Eine ganze Reihe zusätzlicher praktischer Funktionen sind ausschließlich über die optional erhältliche Fernbedienung HQ-r abrufbar. In Optik und Material ähnelt diese dem HQ und steht mit fast einem Kilo Gewicht und der Größe eines aufgeschlagenen Taschenbuchs sicher auf dem Arbeitsplatz. Als Bedienelemente stehen insgesamt 18 mit LEDs hinterleuchtete Funktionstasten sowie ein großer Drehregler für die Lautstärke-Regelung bereit. Hinzu kommt eine rote nummerische zweistellige Dezibel-Anzeige mit einer Kommastelle, die Auskunft über die absolute Ausgangslautstärke geben soll.Über die Fernsteuerung können nicht nur sämtliche bereits beschriebenen Einstellmöglichkeiten, sondern auch zusätzliche Controller-Features, für die am HQ selbst keine Bedienelemente zur Verfügung stehen, bedient werden. So lässt sich der HQ bei Bedarf stummschalten oder das Ausgabesignal von Stereo auf Mono umschalten, um das Ausgangssignal auf seine Monokompatibilität und etwaige Phasenauslöschungen zu überprüfen. Um beim Abhören schnell auf plötzliche ungewollte Lautstärkespitzen reagieren zu können, steht außerdem eine Dim-Funktion bereit, welche die Ausgangslautstärke um etwa 60 Dezibel herabsenkt. Desweiteren bietet die HQ-r die Möglichkeit, zwei individuelle Referenzpegel P1 und P2 als Presets einzustellen. Dazu dienen zwei winzige Potentiometer auf der Rückseite der Fernbedienung, die sich mit Hilfe eines Schraubendrehers justieren lassen und per Tastendruck jederzeit abrufbar sind. Für den effektiven Einsatz als Monitoring-Controller kommt der HQ-Nutzer also kaum um den Kauf der teuren Fernbedienung herum. Das finden wir bei einem ohnehin sehr hochpreisigen Gerät wie dem HQ unverständlich und vermerken diese Tatsache mit einem Minuspunkt.

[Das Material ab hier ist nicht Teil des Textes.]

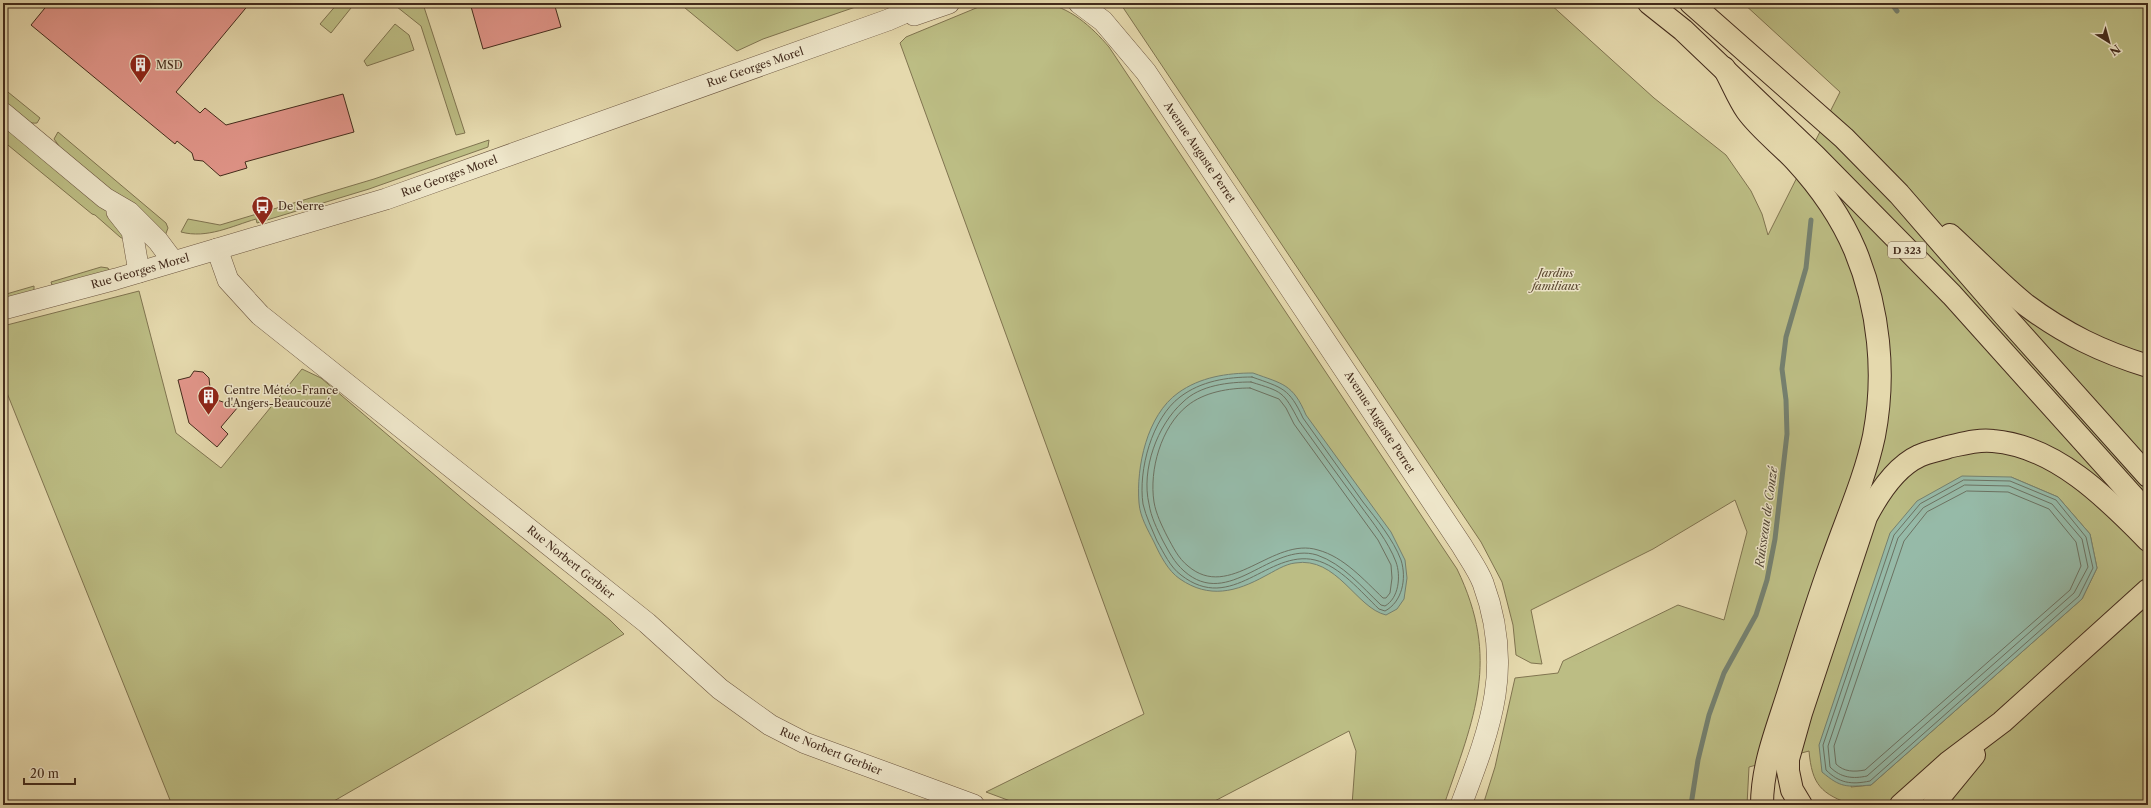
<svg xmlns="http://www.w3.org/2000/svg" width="2151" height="808" font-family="'Libre Caslon Text',serif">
  <rect width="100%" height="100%" fill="#e5d9ad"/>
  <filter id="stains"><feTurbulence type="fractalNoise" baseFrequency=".005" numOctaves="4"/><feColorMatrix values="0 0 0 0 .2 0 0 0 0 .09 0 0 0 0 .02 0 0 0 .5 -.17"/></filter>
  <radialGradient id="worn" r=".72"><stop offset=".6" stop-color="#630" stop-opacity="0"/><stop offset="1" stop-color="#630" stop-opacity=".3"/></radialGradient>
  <g fill="#bcbd84" stroke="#807450" fill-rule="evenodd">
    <polygon points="338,3 355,3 331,33 320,24"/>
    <polygon points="392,3 417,3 424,7 465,133 456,135 421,26"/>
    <polygon points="679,3 867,3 763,39 737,51"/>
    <path d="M 1007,3 C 1019,3 1031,2 1042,3 C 1069,6 1092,27 1109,47 L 1457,569 C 1501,660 1474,717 1444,805 L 1352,805 L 1356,751 L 1349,731 L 1207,805 L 1021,805 L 986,792 L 1144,714 L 900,43 L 906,37 L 981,6 Z"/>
    <path d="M 1120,3 L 1549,3 L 1654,98 L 1726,155 L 1751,191 L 1762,214 L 1768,235 L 1840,92 L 1743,3 L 2148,3 L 2148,805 L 1853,805 C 1821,794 1812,785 1809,751 L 1749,767 L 1747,805 L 1483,805 L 1495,767 L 1515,678 L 1558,673 L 1563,661 L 1678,605 L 1724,620 L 1747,532 L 1735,500 L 1653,549 L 1531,610 L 1542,664 L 1531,663 L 1516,655 L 1513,625 L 1502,582 L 1481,542 ZM 2011,477 L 2058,497 L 2090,534 L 2097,568 L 2082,599 L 1871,785 L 1851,787 Z"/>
    <polygon points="395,24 409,35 414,50 367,66 364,61"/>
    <path d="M 3,88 L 40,118 L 37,123 C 25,125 11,108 3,101 Z"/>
    <polygon points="3,126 122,224 130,243 120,237 95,215 92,214 3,141"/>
    <polygon points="58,132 166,223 168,228 165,236 62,150 54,139"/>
    <path d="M 489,140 L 488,147 L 369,189 L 257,223 L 256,219 C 232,226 207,239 181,232 L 188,219 L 220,225 L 374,179 Z"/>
    <polygon points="101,267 108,268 110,272 54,286 52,285 51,282"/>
    <polygon points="34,286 34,290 3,301 3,295"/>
    <polygon points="139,291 176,433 221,468 302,369 321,378 471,506 610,620 624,634 327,805 172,805 3,383 3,326"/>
  </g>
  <g fill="#96baa8" stroke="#758170">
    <path d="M 1253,373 C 1283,384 1293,384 1306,415 L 1391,532 L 1405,560 L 1407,578 L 1404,599 L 1397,609 L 1386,615 C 1356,608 1337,556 1295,563 C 1285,564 1273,572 1265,576 C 1236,592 1209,599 1180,579 C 1168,571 1160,555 1154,542 C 1148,530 1140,517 1139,503 C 1136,467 1147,415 1178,393 C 1200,377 1227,373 1253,373 Z"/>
    <path d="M 1962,476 L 2011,477 L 2058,497 L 2090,534 L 2097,568 L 2082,599 L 1871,785 C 1846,787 1841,788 1822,772 L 1819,745 L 1890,533 L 1917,501 Z"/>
  </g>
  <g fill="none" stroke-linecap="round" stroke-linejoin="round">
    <g stroke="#6c7262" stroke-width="1">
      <path d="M 1252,377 C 1283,388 1289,388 1303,418 C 1323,446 1343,474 1363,502 C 1377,520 1393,539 1401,560 C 1407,579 1402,602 1385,611 L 1379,609 C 1361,592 1340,566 1315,560 C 1268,549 1232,615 1181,575 C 1170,567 1164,553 1157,541 C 1152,529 1146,517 1143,504 C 1138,470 1152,418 1180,397 C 1201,381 1227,377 1252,377 Z"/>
      <path d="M 1251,382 C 1283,392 1283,391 1299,421 C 1319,449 1339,477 1360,505 C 1373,523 1388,541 1396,562 C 1401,576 1399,598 1385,606 L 1381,605 C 1362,587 1343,564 1317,555 C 1271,541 1229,611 1184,571 C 1174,562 1169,552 1163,541 C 1157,529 1151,517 1149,504 C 1141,470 1157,425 1183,402 C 1200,385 1229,382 1251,382 Z"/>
      <path d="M 1250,388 L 1279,399 L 1286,408 L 1294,424 L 1378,540 L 1391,565 L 1392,578 L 1390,593 L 1386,598 L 1383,598 C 1364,580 1344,557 1318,550 C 1273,536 1230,602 1188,566 C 1178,558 1173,547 1167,536 C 1162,526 1156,514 1154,502 C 1149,470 1161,427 1187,406 C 1204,392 1229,388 1250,388 Z"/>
      <path d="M 1964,480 L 2010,481 L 2056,500 L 2086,537 L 2093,568 L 2079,596 L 1870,781 C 1851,785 1839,783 1826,770 L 1823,745 L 1894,535 L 1920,504 Z"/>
      <path d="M 1965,485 L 2009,486 L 2052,504 L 2082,539 L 2088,567 L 2074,593 L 1867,776 C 1853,779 1841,778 1830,767 L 1828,746 L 1898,538 L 1923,508 Z"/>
      <path d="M 1967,491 L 2008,492 L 2049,509 L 2076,542 L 2081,566 L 2070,590 L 1865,770 C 1854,772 1844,772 1836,764 L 1834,746 L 1904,541 L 1927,512 Z"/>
    </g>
    <g stroke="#758170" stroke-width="5">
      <polyline points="1891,3 1897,11"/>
      <polyline points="1691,805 1698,760 1709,715 1724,673 1756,615 1767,580 1775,539 1787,434 1786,400 1782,369 1786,337 1806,268 1811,220"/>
    </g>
  </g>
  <g fill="#e3968b" stroke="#432b1c">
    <polygon points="49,3 250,3 176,92 200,113 205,108 226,125 343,94 354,132 245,162 247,168 220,176 203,161 194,160 192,153 177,141 175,144 31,25"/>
    <polygon points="470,3 554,3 561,27 483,49"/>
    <polygon points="194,371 203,372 209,378 211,398 238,407 221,427 228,434 217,447 189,423 178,380 190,377"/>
  </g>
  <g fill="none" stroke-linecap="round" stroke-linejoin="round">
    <defs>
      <g id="minor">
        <path d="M 1079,3 L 1103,21 L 1146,72 L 1462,546 C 1469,558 1478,570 1483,583 C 1514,667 1491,726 1461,805"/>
        <polyline points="914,15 949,3"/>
        <polyline points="3,113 105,198 129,212 158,241 173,261"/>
        <polyline points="117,212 132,231 139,272"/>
        <polyline points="217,249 228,280 260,315 647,623 720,689 770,725 805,743 974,805"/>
        <polyline points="3,309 116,279 386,199 888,20 927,3"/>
      </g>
      <g id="major">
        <polyline points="1901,805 1949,762 2002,722 2148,590"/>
        <polyline points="1933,805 1974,755"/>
      </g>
      <g id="highway">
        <polyline points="1649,3 1683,30 1815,156 1952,295 2148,513"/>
        <polyline points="1691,3 1844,138 1899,194 2005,316 2148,476"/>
        <path d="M 1724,68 C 1732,82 1738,98 1747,111 C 1760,129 1780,144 1795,160 C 1820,187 1841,217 1855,250 C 1879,308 1886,374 1874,436 C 1865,478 1847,518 1833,558 C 1817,601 1804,645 1790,688 C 1778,727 1762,764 1762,805"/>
        <path d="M 1950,235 C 1974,257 2001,285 2026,305 C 2065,334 2102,352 2148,366"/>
        <path d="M 1801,805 L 1792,790 L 1788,771 L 1788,759 L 1801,713 L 1866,517 C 1878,494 1895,467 1919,456 C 1927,452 1939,450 1948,447 C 1962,444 1978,439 1993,441 C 2055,446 2107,498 2148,540"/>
      </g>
    </defs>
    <use href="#minor" stroke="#6c5640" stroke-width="22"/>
    <use href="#major" stroke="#432b1c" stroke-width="24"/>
    <use href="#highway" stroke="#432b1c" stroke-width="24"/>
    <use href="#minor" stroke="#eee6ca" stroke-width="21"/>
    <use href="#major" stroke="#e5d9ad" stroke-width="22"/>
    <use href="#highway" stroke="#e5d9ad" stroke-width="22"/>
  </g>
  <defs>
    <symbol id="building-pin" viewBox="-11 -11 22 30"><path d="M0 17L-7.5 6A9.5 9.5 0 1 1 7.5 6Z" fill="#8f2418" stroke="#eee6ca"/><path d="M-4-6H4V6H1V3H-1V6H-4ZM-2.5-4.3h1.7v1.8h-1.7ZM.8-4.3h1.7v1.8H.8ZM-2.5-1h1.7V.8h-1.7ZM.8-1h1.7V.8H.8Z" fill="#fff"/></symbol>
    <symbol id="bus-pin" viewBox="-11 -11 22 30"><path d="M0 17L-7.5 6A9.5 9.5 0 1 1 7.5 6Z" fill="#8f2418" stroke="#eee6ca"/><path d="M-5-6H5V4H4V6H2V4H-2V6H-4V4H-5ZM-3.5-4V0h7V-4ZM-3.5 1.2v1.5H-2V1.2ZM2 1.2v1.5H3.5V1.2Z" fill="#fff"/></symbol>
  </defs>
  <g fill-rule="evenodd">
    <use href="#building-pin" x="128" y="52" width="25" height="34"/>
    <use href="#bus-pin" x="250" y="194" width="25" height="34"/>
    <use href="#building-pin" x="196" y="384" width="25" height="34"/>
  </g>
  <g text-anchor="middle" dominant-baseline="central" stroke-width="3" stroke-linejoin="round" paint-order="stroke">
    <rect fill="#eee6ca" stroke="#766350" stroke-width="1" x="1888" y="242" width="38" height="16" rx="3"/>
    <g font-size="10" font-weight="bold" fill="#432b1c">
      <text x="1907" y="250">D 323</text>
    </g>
    <g font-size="11" fill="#432b1c" stroke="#eee6ca" text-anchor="start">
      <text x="156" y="65">MSD</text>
      <text x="278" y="206">De Serre</text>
      <text x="224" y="390">Centre Météo-France<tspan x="224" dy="13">d'Angers-Beaucouzé</tspan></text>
    </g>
    <g font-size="11" fill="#432b1c" stroke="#eee6ca">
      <text transform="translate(755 67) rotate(-19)">Rue Georges Morel</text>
      <text transform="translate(1200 152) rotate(56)">Avenue Auguste Perret</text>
      <text transform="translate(449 176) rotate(-20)">Rue Georges Morel</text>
      <text transform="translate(140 271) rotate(-16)">Rue Georges Morel</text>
      <text transform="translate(1380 422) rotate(57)">Avenue Auguste Perret</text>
      <text transform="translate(571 562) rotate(39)">Rue Norbert Gerbier</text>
      <text transform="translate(831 751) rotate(22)">Rue Norbert Gerbier</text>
    </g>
    <g font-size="11" font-style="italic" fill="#5b4831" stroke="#eee6ca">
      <text x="1556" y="273">Jardins<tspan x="1556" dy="13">familiaux</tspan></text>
    </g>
    <g font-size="12" font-style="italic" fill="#544838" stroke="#eee6ca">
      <text transform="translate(1766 517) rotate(-82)">Ruisseau de Couzé</text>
    </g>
  </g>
  <rect width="2151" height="808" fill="none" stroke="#e5d9ad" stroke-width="16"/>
  <rect x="4" y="4" width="2143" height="800" fill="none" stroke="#432b1c" stroke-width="2"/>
  <rect x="8" y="8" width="2135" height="792" fill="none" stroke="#432b1c"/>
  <g transform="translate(2109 42) rotate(143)" stroke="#eee6ca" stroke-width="3" paint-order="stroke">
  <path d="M0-3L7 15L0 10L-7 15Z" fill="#432b1c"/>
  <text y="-6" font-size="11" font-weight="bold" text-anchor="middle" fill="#432b1c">N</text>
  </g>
  <path d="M24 778v6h51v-6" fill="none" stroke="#432b1c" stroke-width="2"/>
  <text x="30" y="778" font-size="12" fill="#432b1c" stroke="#eee6ca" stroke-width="3" paint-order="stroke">20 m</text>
  <rect width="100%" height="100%" filter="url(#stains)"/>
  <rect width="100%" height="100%" fill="url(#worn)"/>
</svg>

Lobende Worte können wir hingegen für die einfache Bedienbarkeit von HQ und HQ-r finden. Aufgrund der wenigen, sich selbst erklärenden Bedienelemente, steht der Inbetriebnahme des HQ ohne langes Handbuchstudium nichts im Wege. Das Einstellen der Lautstärke gelingt über den Drehregler sehr schnell und präzise, sodass sich mühelos der für das Gehör als angenehm empfundene Pegel oder ein absoluter Dezibel-Wert mit Blick auf die Anzeige der HQ-r einstellen lässt.Die einzige unvorhersehbare Hürde stellt die automatische Mute-Funktion des HQ dar. So ist dieser nach dem Einschalten zunächst stumm geschaltet – die Mute-LED leuchtet. Steht der Lautstärke-Drehregler links von 12 Uhr, wird der HQ nach wenigen Sekunden mit einem Fade-in hochgefahren und gibt das eingespeiste Signal wieder. Steht er hingegen rechts von 12 Uhr, bleibt er ohne Zutun des Nutzers stumm. Um das Gerät von seinem Schweigegelübde zu entbinden, ist der Lautstärke-Regler zunächst ganz nach links und dann wieder langsam aufzudrehen. Die automatische Mute-Funktion mag zwar anfangs etwas gewöhnungsbedürftig sein, schützt aber wirksam vor unliebsam lauten Überraschungen, die sowohl das Gehör als auch angeschlossene Geräte in Mitleidenschaft ziehen könnten. Um die Funktion zu umgehen, gewöhnen wir uns im Test allerdings an, den Lautstärke-Regler vor dem Ausschalten nach links zu drehen.Auffällig hingegen: Jedes Betätigen eines Bedienelementes – sei es am HQ selbst oder an der Fernbedienung – zieht eine kurze Folge von Klickgeräuschen nach sich, die aus dem Inneren des HQ-Gehäuses tönen. Dies ist vermutlich den analogen Schaltgliedern des Geräts geschuldet und sorgt anfänglich für Irritationen.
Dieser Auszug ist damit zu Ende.